### [ATIVIDADE]
No trecho da página sobre o Maio de 68, identifique todos os anos escritos com quatro algarismos. Ao lado de cada um, indique o acontecimento que o texto associa a ele.

═════ TRECHO DA PÁGINA ═════

Longe disso. O que aconteceu em 1968 em Paris, em particular, e em outras partes do mundo, mais do que uma reviravolta comportamental, foi um capítulo no desdobramento do processo revolucionário que se iniciou com a Comuna de Paris, em 1871, que instituiu o primeiro governo operário da história no mesmo palco onde um século mais tarde aconteceria o Maio. Há que se ressaltar que o mundo todo vivia a efervescência da Grande Revolução Cultural Proletária na China, sendo Mao Tsetung muito lembrado nas manifestação de Paris, ao lado dos demais líderes do proletariado internacional.

Um processo que teve no meio do caminho seu acontecimento de viragem histórica que abriu uma nova Era: as vitórias dos operários e camponeses na Rússia revolucionária, na Revolução de Outubro de 1917. Um longo processo de resistência, conquistas e politização das massas.

Mas acima de tudo é um processo revolucionário que persiste, e que transcorre debaixo de nossos olhos, em nosso tempo. Entre vitórias e retrocessos, enfrentando a traição, o oportunismo e a truculência da reação das classes dominantes, o povo trabalhador segue firme no seu ideal de emancipação frente ao capital, com a consciência de seu papel de condutor da humanidade rumo à liberdade.

Maio de 68 contou ainda, em seu epicentro, com a longa história do movimento estudantil na França, que remonta às greves que paralisaram a mesma Universidade de Paris ainda no século XV. Marcou uma luminosa época na qual se criou vínculos entre a universidade e a fábrica. Um legado de suma importância e um exemplo de força, solidariedade e organização para as classes populares dos dias atuais.

Na verdade, naquele Maio, os estudantes da Universidade de Paris e de outras partes do mundo se valeram de um instrumental simbólico inspirado no exemplo das lutas operárias, com manifestações, reuniões e ocupações. Um encontro no tempo e no espaço de duas longas tradições de enfrentamentos em defesa das causas democráticas.

═════ DADOS EXTRAÍDOS ═════

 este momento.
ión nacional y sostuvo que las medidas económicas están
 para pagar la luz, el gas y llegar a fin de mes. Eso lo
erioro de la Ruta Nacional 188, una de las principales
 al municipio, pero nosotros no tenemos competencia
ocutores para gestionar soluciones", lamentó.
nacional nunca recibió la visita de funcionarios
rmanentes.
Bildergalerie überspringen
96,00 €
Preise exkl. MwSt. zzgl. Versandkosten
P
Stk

═════
═════ DADOS EXTRAÍDOS ═════

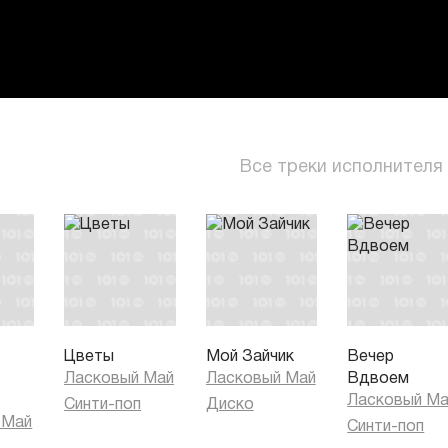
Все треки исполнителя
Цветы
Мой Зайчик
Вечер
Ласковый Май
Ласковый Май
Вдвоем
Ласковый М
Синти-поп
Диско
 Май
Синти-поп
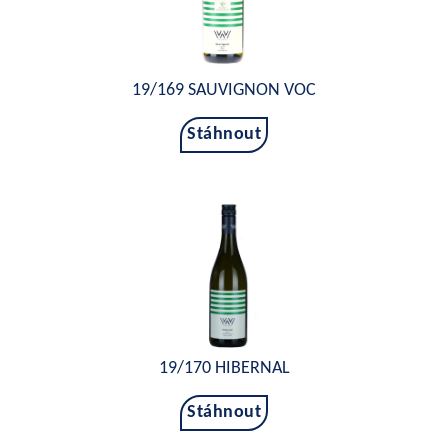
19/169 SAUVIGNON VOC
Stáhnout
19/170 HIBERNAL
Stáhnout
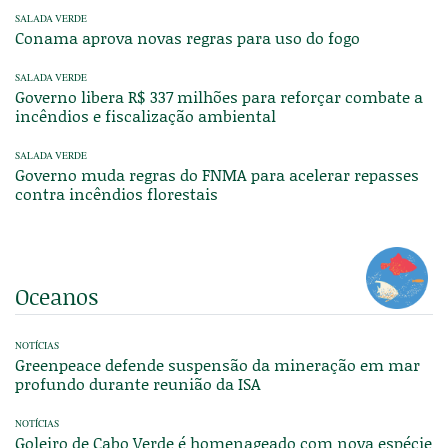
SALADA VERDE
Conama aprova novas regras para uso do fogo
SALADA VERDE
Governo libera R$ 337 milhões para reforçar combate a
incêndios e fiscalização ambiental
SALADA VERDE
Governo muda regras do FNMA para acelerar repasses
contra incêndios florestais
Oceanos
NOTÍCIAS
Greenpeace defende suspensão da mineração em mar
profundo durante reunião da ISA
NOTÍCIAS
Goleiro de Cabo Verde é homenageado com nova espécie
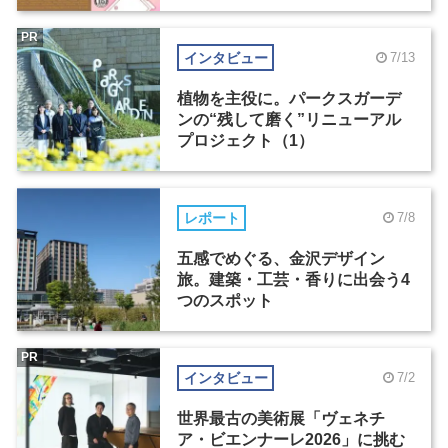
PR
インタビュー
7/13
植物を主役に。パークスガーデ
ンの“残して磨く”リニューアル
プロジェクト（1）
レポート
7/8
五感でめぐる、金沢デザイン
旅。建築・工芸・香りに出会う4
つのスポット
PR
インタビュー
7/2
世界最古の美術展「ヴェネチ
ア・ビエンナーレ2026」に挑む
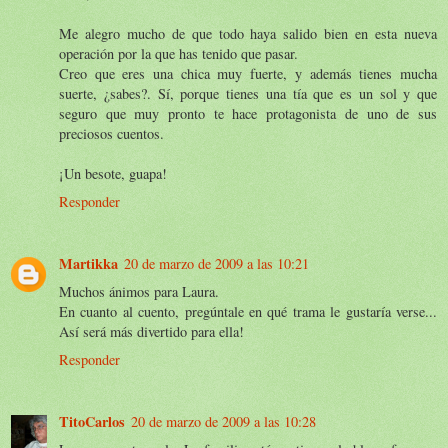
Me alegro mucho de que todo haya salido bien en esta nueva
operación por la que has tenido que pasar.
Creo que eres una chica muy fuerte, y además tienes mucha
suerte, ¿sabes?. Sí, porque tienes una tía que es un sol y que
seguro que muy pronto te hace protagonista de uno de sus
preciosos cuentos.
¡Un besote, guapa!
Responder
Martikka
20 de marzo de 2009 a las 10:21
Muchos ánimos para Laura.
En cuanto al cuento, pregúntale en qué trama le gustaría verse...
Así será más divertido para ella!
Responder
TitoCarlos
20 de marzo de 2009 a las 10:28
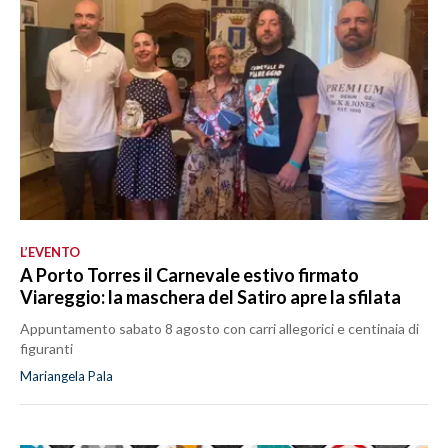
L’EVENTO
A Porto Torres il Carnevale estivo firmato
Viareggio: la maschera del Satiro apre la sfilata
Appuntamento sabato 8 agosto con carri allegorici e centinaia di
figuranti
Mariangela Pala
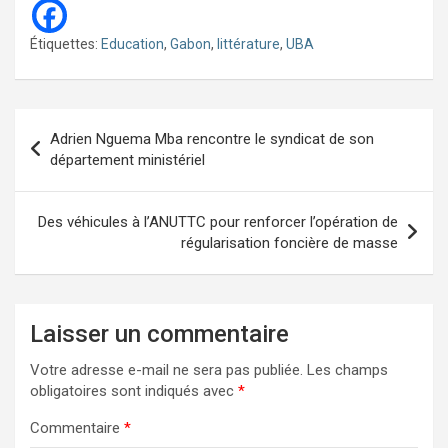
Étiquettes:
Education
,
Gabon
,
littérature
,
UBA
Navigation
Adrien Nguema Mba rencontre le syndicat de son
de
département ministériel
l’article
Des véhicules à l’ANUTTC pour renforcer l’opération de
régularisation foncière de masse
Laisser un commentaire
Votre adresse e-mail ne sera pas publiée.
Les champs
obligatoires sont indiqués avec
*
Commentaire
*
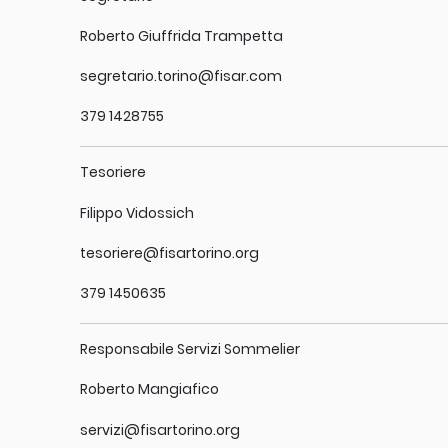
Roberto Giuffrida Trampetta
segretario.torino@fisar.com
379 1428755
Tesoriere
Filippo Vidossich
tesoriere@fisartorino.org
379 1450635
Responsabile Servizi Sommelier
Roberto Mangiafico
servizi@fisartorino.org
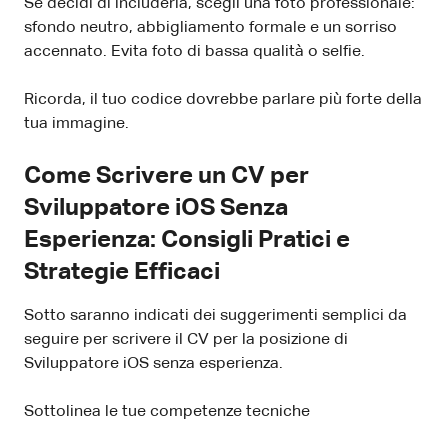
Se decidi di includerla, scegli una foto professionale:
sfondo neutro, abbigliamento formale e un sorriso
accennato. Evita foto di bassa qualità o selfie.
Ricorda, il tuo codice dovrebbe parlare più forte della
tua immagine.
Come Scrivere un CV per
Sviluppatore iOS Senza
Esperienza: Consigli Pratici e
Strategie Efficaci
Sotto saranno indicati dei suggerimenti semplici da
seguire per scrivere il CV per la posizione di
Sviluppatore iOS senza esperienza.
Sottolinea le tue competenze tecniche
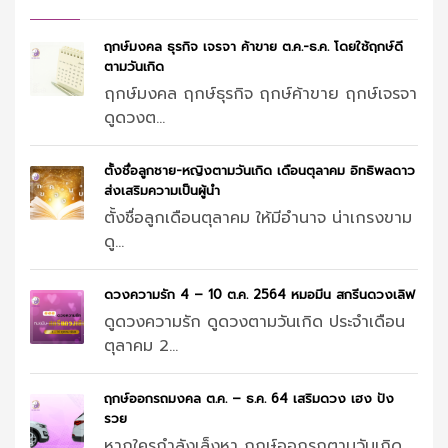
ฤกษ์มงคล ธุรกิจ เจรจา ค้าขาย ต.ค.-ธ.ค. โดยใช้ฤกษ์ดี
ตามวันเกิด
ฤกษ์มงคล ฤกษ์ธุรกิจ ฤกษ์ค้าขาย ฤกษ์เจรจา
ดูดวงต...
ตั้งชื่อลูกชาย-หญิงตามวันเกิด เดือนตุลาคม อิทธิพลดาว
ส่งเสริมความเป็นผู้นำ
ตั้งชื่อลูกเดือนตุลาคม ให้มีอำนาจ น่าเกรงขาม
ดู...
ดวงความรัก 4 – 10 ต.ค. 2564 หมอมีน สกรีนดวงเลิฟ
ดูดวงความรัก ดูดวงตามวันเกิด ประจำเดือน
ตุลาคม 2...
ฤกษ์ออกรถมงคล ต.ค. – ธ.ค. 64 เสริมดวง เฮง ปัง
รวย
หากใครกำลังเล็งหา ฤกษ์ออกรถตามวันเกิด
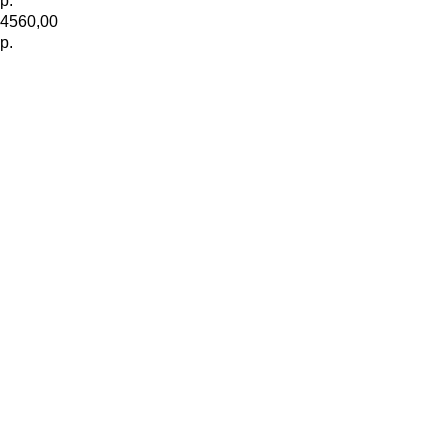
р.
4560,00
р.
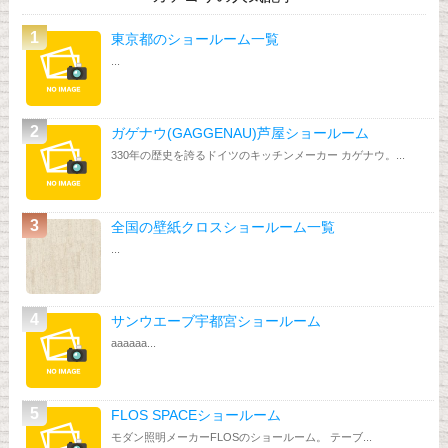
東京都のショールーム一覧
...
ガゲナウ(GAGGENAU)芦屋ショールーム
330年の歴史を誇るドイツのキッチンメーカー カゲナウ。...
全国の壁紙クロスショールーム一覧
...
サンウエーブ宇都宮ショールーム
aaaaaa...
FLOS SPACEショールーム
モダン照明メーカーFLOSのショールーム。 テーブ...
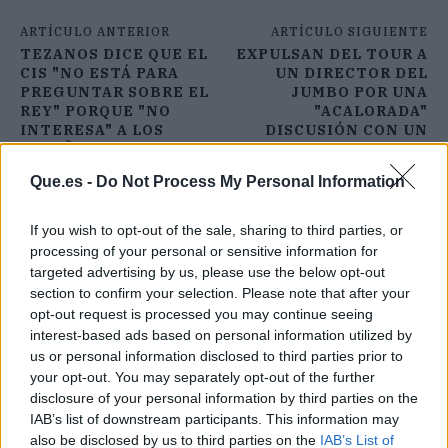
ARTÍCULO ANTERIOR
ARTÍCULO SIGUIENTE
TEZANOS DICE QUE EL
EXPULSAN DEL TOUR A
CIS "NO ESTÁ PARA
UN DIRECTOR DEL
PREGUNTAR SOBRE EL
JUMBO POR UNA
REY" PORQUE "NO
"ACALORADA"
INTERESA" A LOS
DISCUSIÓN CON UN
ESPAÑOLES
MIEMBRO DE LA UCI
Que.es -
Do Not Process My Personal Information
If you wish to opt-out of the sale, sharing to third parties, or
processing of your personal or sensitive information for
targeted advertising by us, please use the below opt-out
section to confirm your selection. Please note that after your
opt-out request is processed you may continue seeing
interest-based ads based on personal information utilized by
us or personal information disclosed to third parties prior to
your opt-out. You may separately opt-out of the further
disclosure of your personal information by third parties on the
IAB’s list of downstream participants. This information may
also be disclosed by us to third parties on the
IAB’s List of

═════

### [RESPOSTA ESCRITA]
- 1968: os acontecimentos de Maio em Paris e em outras partes do mundo.
- 1871: a Comuna de Paris, que instituiu o primeiro governo operário da história.
- 1917: a Revolução de Outubro, com as vitórias dos operários e camponeses na Rússia.